NBC decided to roll out a new legal drama based on the John Grisham novel, “The Firm,” which you might remember was turned into a film with Tom Cruise back in 1993. My first thought was that this was an odd choice of property to be resurrecting. The film is nearly twenty years old, John Grisham peaked in popularity long ago, and don’t we have enough shows about lawyers on the air right now? Well, NBC didn’t think so.
The new series picks up about ten years after the events of the book and film, wherein idealistic lawyer Mitchell McDeere (Josh Lucas) brought down a corrupt law firm and the mobsters who employed them. He starts up a new criminal practice in the Washington DC area, and settles his lovely wife Abby (Molly Parker) and daughter Claire (Natasha Calis) in suburbia. Mitch also employs a sassy secretary, Tammy (Juliette Lewis) and his own ex-con brother Ray (Callum Keith Rennie) as a private investigator. No points for guessing that the mobsters come back to take their revenge, and Mitch gets himself entangled with a new evil firm, run by Tricia Helfer.

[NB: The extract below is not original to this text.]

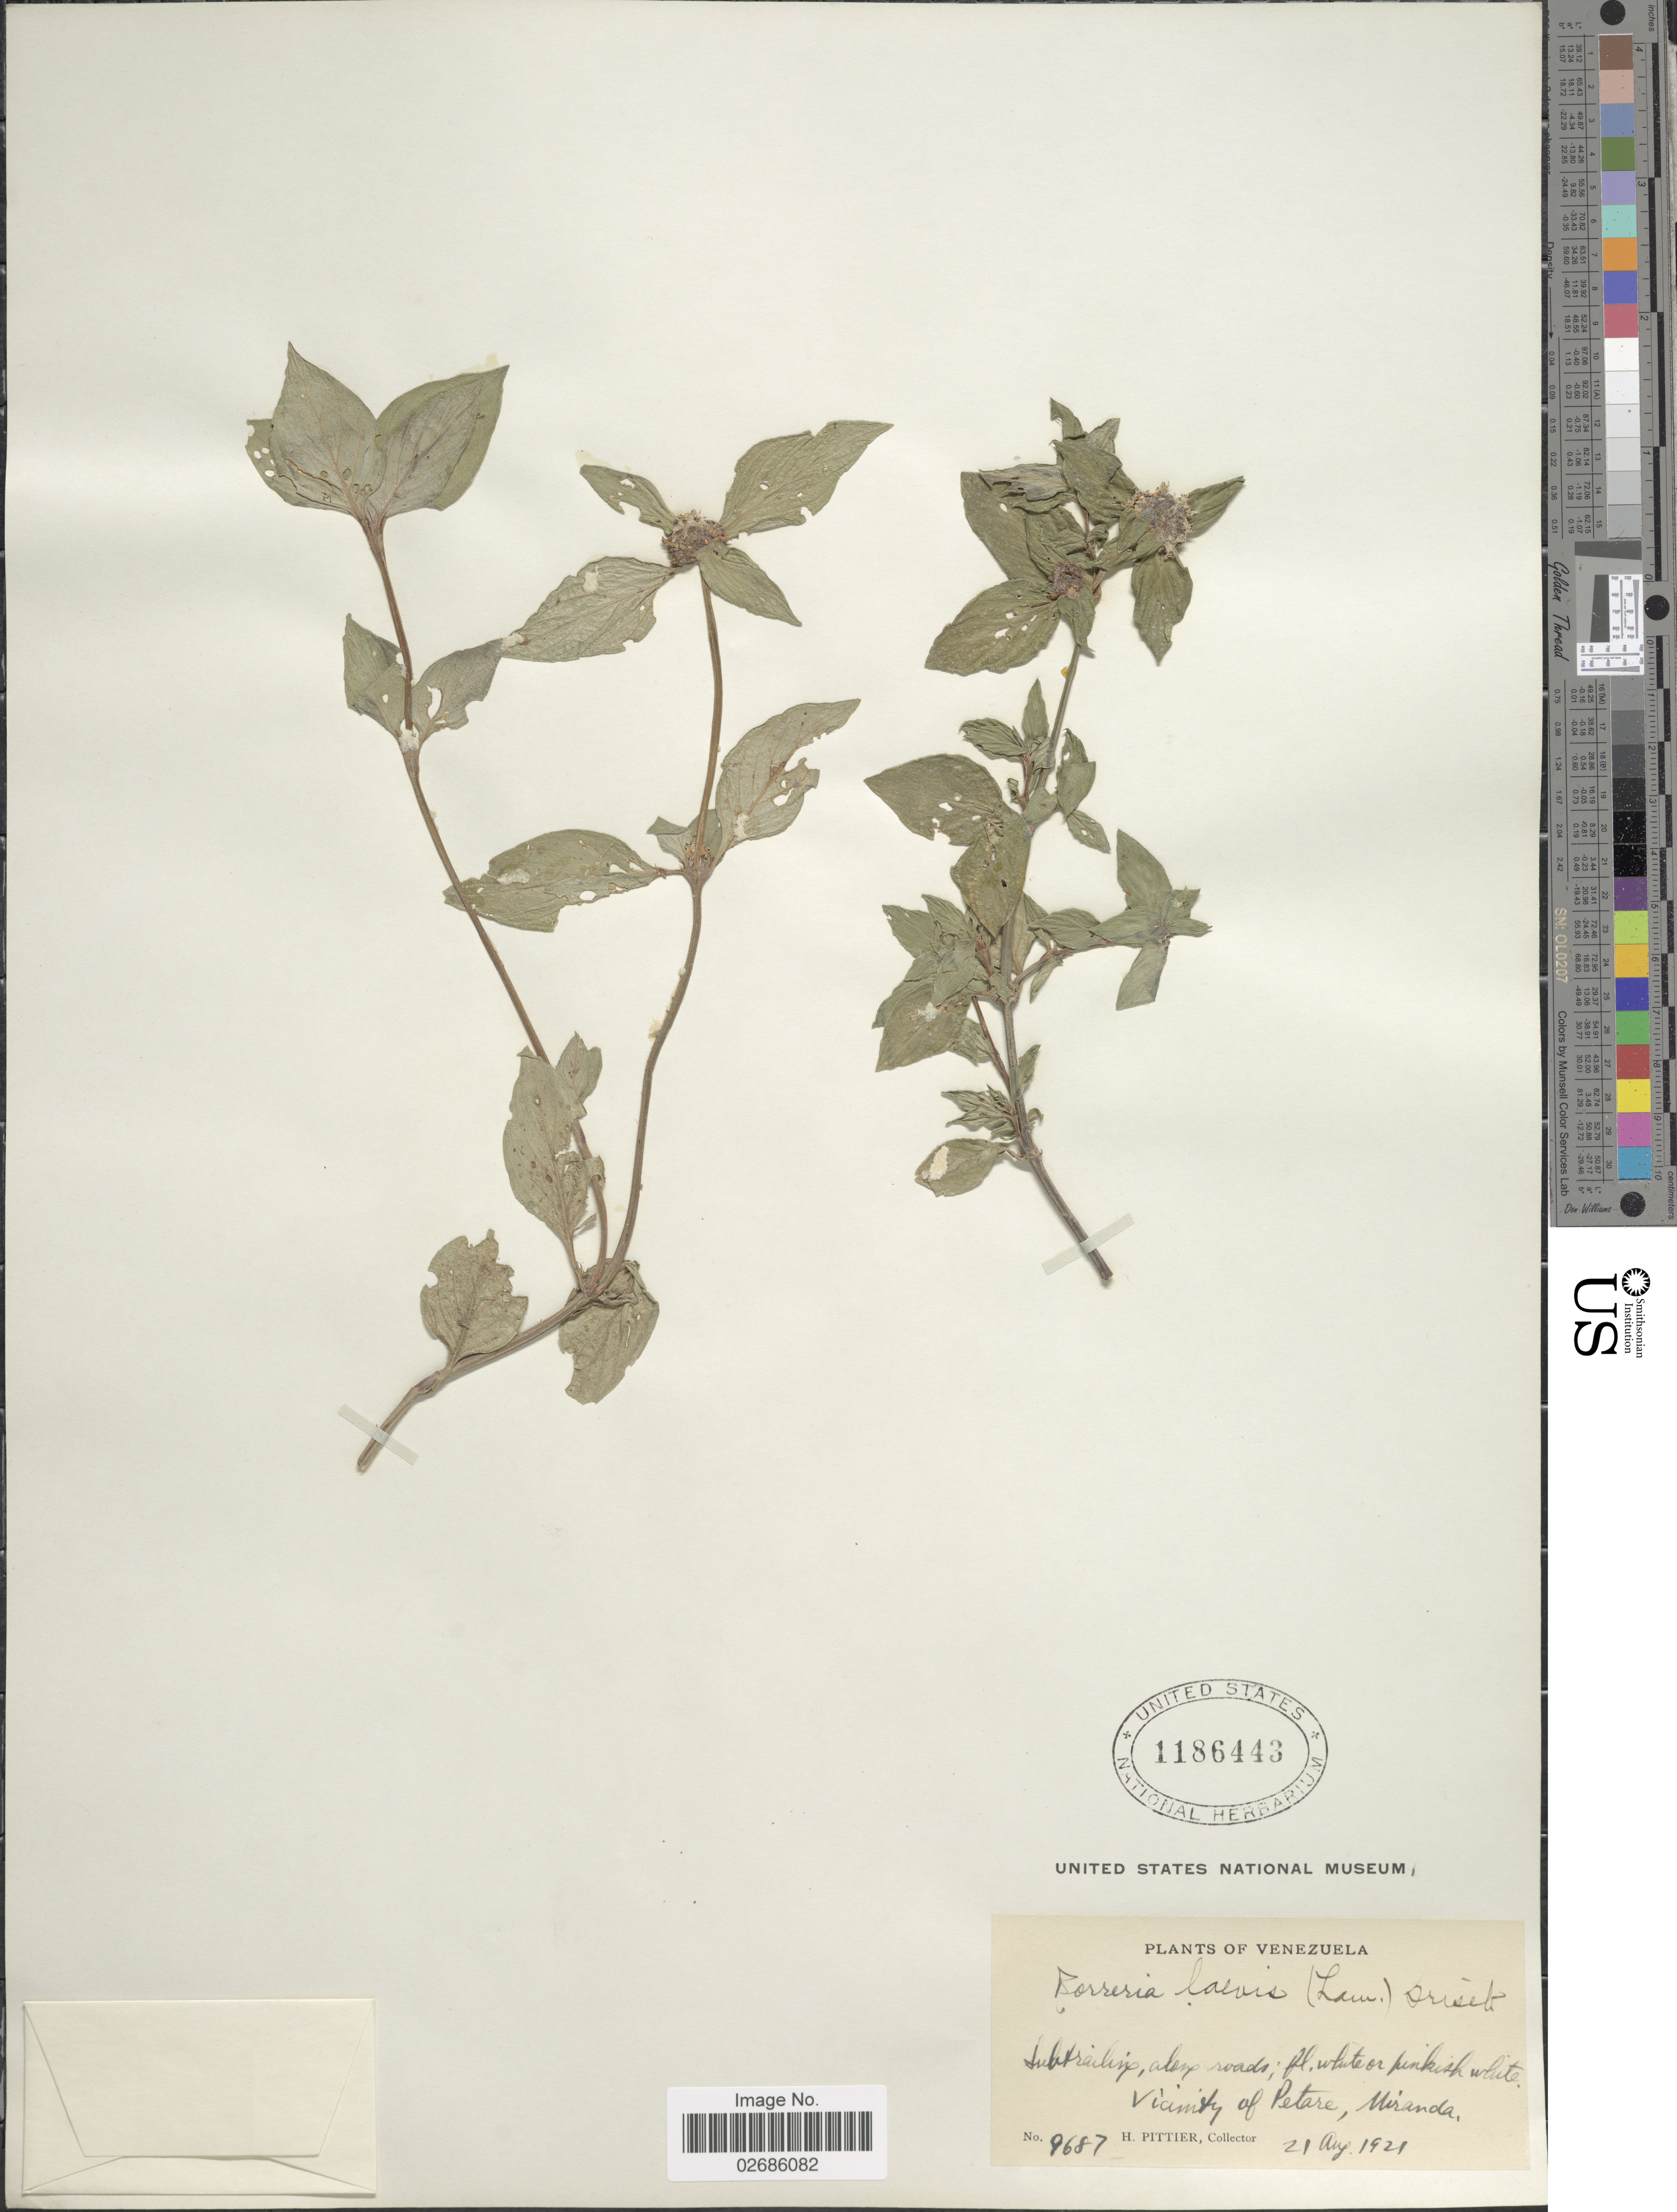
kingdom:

“The Firm” wants to convince audiences that it isn’t your typical legal drama but rather a more action-oriented thriller like the movie was. The trouble is that it clearly doesn’t have the guts for that. So, it wraps its cases of the week in a lot of intrigue with the evil firm, and adds bookend sequences that flash-forward to several months in the future, where Mitch is being chased around by the police because of certain developments with one of his cases that haven’t been revealed to us yet. In other words, it has shamelessly stolen the structure of “Damages,” in order to spice up an ongoing conspiracy story that is probably going to turn out to be pretty pedestrian.
Good characters and performances can make up for these kinds of shortfalls in the writing, and “The Firm” has the benefit of some great work from Josh Lucas, who may actually get you to forget about Tom Cruise in the role, if you haven’t already. Juliette Lewis and Callum Keith Rennie are a lot of fun as his scruffy support crew, and Tricia Helfer is putting her creepy Cylon vibes to good use. The weak link, I’m sorry to say, is Molly Parker, who is so utterly bland as Abby McDeere, she makes me wish Mitch spent more time at the office. What happened to that daring, engaging young woman who nearly seduced Gene Hackman in the movie?
But I digress. As someone who watches a lot of crime procedurals, I appreciate that the weekly cases have all been well-written so far. They’re sensationalist, but they’re not ridiculous, like a lot of the “Law & Order” ones have been lately. The production values have been a notch above the rest, especially for the future storyline, which is essentially one big chase sequence being doled out to us in bite-size chunks. If you like crime procedurals, you could certainly do a lot worse than “The Firm.” However, after two episodes, it hasn’t hooked me. I’m not curious enough about the big mystery to want to know more, and the characters aren’t entertaining or compelling enough for me to want to watch them weekly. I like most of the actors, but they haven’t been given enough yet to really shine in their roles.
Now if “The Firm” were on AMC or TNT I think I’d be more willing to give it a few weeks to find its footing, but the fact that it’s on a network and it’s subject to all the creative constraints of being on a network, make me highly doubtful that “The Firm” will get better in a hurry. It certainly has the potential to be a more interesting legal drama than it is right now, if they center the storylines on the regular characters instead of spending so much time on the cases, but it’s just not going to happen. The show is structured to be a procedural, so any ongoing developments are doomed to progress at an iceberg pace, subordinate to the murder or manslaughter of the week. I just don’t have the patience for that kind of thing anymore when the rewards are so uncertain.
So I wish “The Firm” the best of luck, but it’s not the kind of show that I’m ready to commit to. It has some challenging elements, but on the whole it’s just not daring or challenging enough. I’d rather go and finish “Damages” than watch a knockoff. And though I like procedurals, there are an awful lot of them out there with a lot less baggage to deal with. If “The Firm” sticks around, I might pick it up again later, but only after it proves that there’s something to the show beyond the big budget and the branding.